▸ **TASK PROMPT**: Go line by line through the entries and show those that hold the string "chất".

▸ **DATA FOR REVIEW**:

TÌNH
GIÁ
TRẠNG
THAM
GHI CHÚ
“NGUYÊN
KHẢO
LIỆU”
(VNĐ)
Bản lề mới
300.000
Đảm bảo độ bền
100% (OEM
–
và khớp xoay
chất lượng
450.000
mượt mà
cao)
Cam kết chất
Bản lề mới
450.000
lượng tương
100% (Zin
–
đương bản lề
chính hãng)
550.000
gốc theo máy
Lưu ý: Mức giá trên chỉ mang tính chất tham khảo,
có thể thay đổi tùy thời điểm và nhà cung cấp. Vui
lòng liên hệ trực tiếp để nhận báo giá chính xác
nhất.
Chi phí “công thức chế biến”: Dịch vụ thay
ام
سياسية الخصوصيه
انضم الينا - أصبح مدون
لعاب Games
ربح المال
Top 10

---

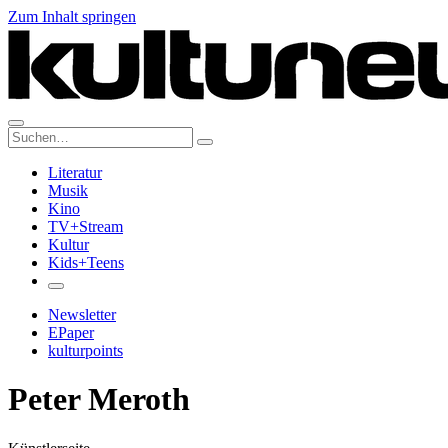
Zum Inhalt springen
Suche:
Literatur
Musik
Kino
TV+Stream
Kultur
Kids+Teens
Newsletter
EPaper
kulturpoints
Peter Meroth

▸ **SOLUTION TO THE EXERCISE**:
chất lượng
Cam kết chất
Lưu ý: Mức giá trên chỉ mang tính chất tham khảo,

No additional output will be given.